Remember riding patterns with ease
Tips to optimize brain power and stop freaking out
Most of us don’t realize how much brain power gets used up during riding patterns. You might be thinking that it’s not hard to just remember the maneuvers of the pattern and that’s all you need to worry about. This flawed thinking is costing you ribbons.
It’s important to realize is that those little hitches in your riding such as delayed cues or a lapse in flow from one maneuver to the next are due to system overload. You’re working hard at remembering the pattern, your cues, keeping your heels down, shoulders back, hands steady, chin up, reins quiet, seat engaged, plus making it all look easy and fun. Cut to total meltdown in the ring.
So what does one do to ease system overload? How about increase your brain power and decrease the stress that’s clogging up the works. Here are the top ten things that I teach equitation and horsemanship students so they can do just that, making remember riding patterns a no brainer.
Maximize brain power to crush it in the show ring
1. Eat brain food on show day & every day
Eating nutrient-rich foods like blueberries, walnuts, and avocado will fuel your brain, giving you more energy to focus on your patterns. Planning your meals and snacks ahead of time will not only ensure that you are eating well but it will also free up brain power as you will not have to be making decisions about food or getting hungry if you run short on time.
2. Crush negative thoughts
As you look at your pattern on paper it’s likely you’re going to pick out the hardest elements first. It’s natural for our brains to look for potential failure – that’s how we have survived all these years. When negative thoughts creep in about your weaknesses or things your horse struggles to perform you need to crush them immediately. The riders that are nailing their patterns see that most challenging areas as spots to rise above their competition. If part of the pattern is hard for your horse its hard for everyone’s horse, shining in those areas make the difference between getting a ribbon and getting the gate.
3. Stretch it out
Before you look at your pattern do some stretching. If you feel like a weirdo busting out your favorite yoga moves in front of everyone pop into the bathroom or step into your horse trailer to get your stretch on. Getting the circulation going throughout your whole body will help bring more oxygen to your brain giving you more power to remember the pattern and make good decisions at the moment.
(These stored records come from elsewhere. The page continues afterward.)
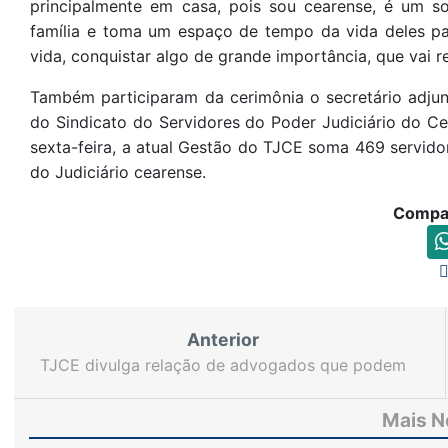
principalmente em casa, pois sou cearense, é um son
família e toma um espaço de tempo da vida deles pa
vida, conquistar algo de grande importância, que vai re
Também participaram da cerimônia o secretário adjun
do Sindicato do Servidores do Poder Judiciário do C
sexta-feira, a atual Gestão do TJCE soma 469 servido
do Judiciário cearense.
Compar
Anterior
TJCE divulga relação de advogados que podem
concorrer a vaga na lista tríplice da Justiça
eleitoral
Mais N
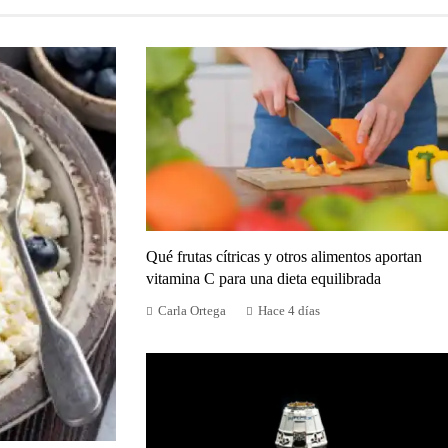
Qué frutas cítricas y otros alimentos aportan
vitamina C para una dieta equilibrada
Carla Ortega
Hace 4 días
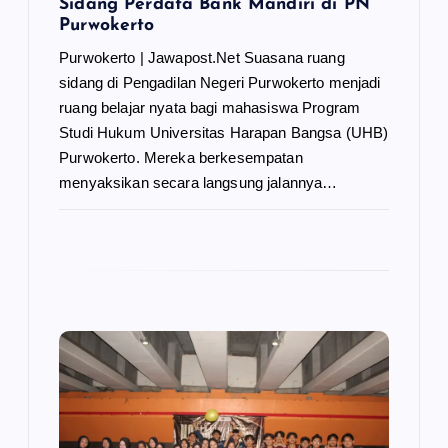
Sidang Perdata Bank Mandiri di PN
Purwokerto
Purwokerto | Jawapost.Net Suasana ruang
sidang di Pengadilan Negeri Purwokerto menjadi
ruang belajar nyata bagi mahasiswa Program
Studi Hukum Universitas Harapan Bangsa (UHB)
Purwokerto. Mereka berkesempatan
menyaksikan secara langsung jalannya…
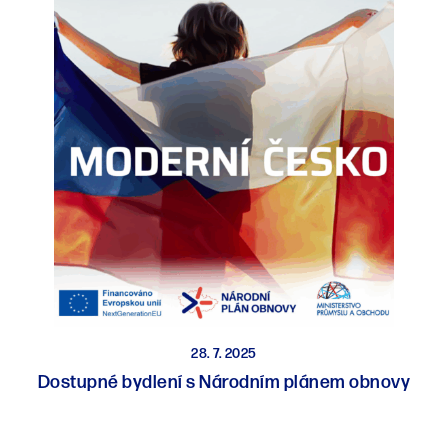
28. 7. 2025
Dostupné bydlení s Národním plánem obnovy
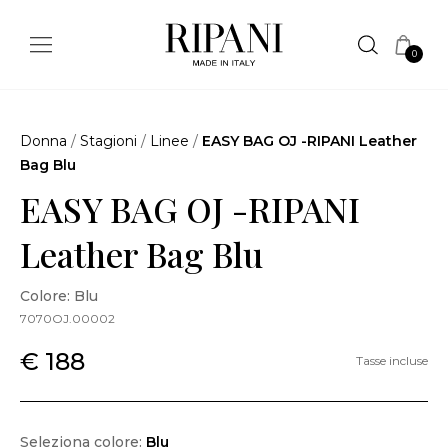
0
Donna
/
Stagioni
/
Linee
/
EASY BAG OJ -RIPANI Leather
Bag Blu
EASY BAG OJ -RIPANI
Leather Bag Blu
Colore: Blu
7070OJ.00002
€ 188
Tasse incluse
Seleziona colore:
Blu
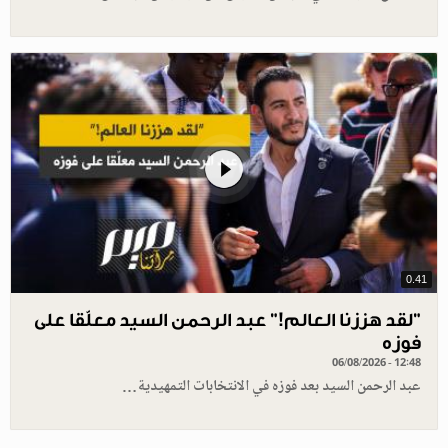
0.41
”لقد هززنا العالم!” عبد الرحمن السيد معلّقا على
فوزه
06/08/2026 - 12:48
عبد الرحمن السيد بعد فوزه في الانتخابات التمهيدية…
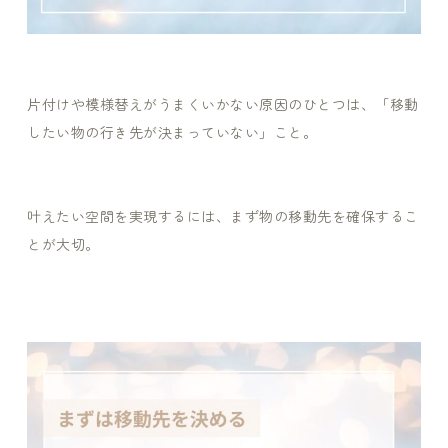
片付けや模様替えがうまくいかない原因のひとつは、「移動
したい物の行き先が決まっていない」こと。
叶えたい空間を実現するには、まず物の移動先を確保するこ
とが大切。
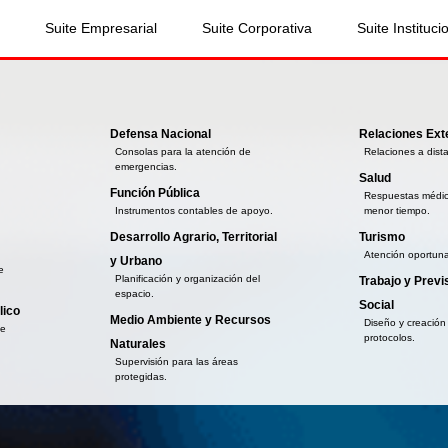
Suite Empresarial
Suite Corporativa
Suite Instituci
Defensa Nacional
Relaciones Ext
Consolas para la atención de
Relaciones a dist
emergencias.
Salud
Función Pública
Respuestas médi
Instrumentos contables de apoyo.
menor tiempo.
Desarrollo Agrario, Territorial
Turismo
Atención oportuna 
y Urbano
e
Planificación y organización del
Trabajo y Previ
espacio.
Social
lico
Medio Ambiente y Recursos
Diseño y creación
de
protocolos.
Naturales
Supervisión para las áreas
protegidas.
Focusing on breathing can help quiet down the rest of your system so your brain isn’t trying to function against a noisy background. This article here takes you through a few of my most effective breathing +centered focus exercises to quiet the show ring monkeys so you can think clearly.
5. Surround yourself with focused positive people
We’ve all been to those shows where riders are picking apart themselves and their horses, radiating negative energy onto everyone within earshot. Get Away From These People. The people around you are going to rub off on you, especially during times of stress. Strategically picking the riders you surround yourself with will significantly improve your mental game and your riding. Don’t just watch for the riders that are winning, watch for the riders that are in a state of flow with their horses, the riders and horses that are happy and focused.
6. Tidy up
I know it probably seems a bit counterproductive to tidy up your space in the middle of showing but having a clean tack space will eliminate feeling frazzled. Think of the space around you as a reflection of the inside of your head. If you’ve got things strung out all over the place with no organization it will be very hard to feel prepared.
Practice in the most simple, clean space possible. The footings don’t have to be perfect. The area needs to be conducive to you focusing on the elements without distraction.
This one should be obvious but I’m putting it in as a huge reminder to everyone. Most of us know we should get a good nights sleep before a big show to perform our best but in this area, common sense is not common practice. When you go to sleep out your phone out of reach, diffuse some essential oils that help you get good rest (or rub them on the bottom of your feet), stay hydrated before bed, and avoid eating late at night but eat foods that will stick with you through the night (think whole fiber-rich foods).
8. Stay hydrated
Our brains are over 70% water. Getting dehydrated throughout the show day will dramatically impact your performance. Keep your water handy and drink up. Your body also requires electrolytes to stay hydrated and keep nerves firing effectively. This brand is tasty and not filled with sugar or artificial junk.
9. Visualize the perfect ride
Before you get on your horse sit a quiet space with your pattern and visualize the perfect ride. Picture every detail and how it physically feels to ride through each element. Feel your muscles engaging as you cue your horse. Picture the perfect transitions. Tune in to how quiet your body is, the cool steady rhythm of your heart and your horse’s stride. Feel how easy it is to take deep even breaths and how in sync you are with your horse.
10. Manage your stress before it clogs up your head.
Take breaks between classes to sit quietly or listen to music. Give your body a chance to diffuse any negative vibes that may have stuck with you from the last class so you can start with a clear head on the next ride. I would also recommend checking into getting a mindfulness/mediation ap on your phone for help you get centered. I like Headspace or The Tapping Solution ap. I’ve also created a guided meditation that you can try here to head out on a little virtual horse related journey in your downtime.
While many of these tips might seem pretty basic you’ll be amazed at how your performance in the ring will improve by implementing even just a few of them. Effortlessly remembering patterns will also free up a ton of valuable brain power so you can focus more on communicating with your horse and perfectly timed cues.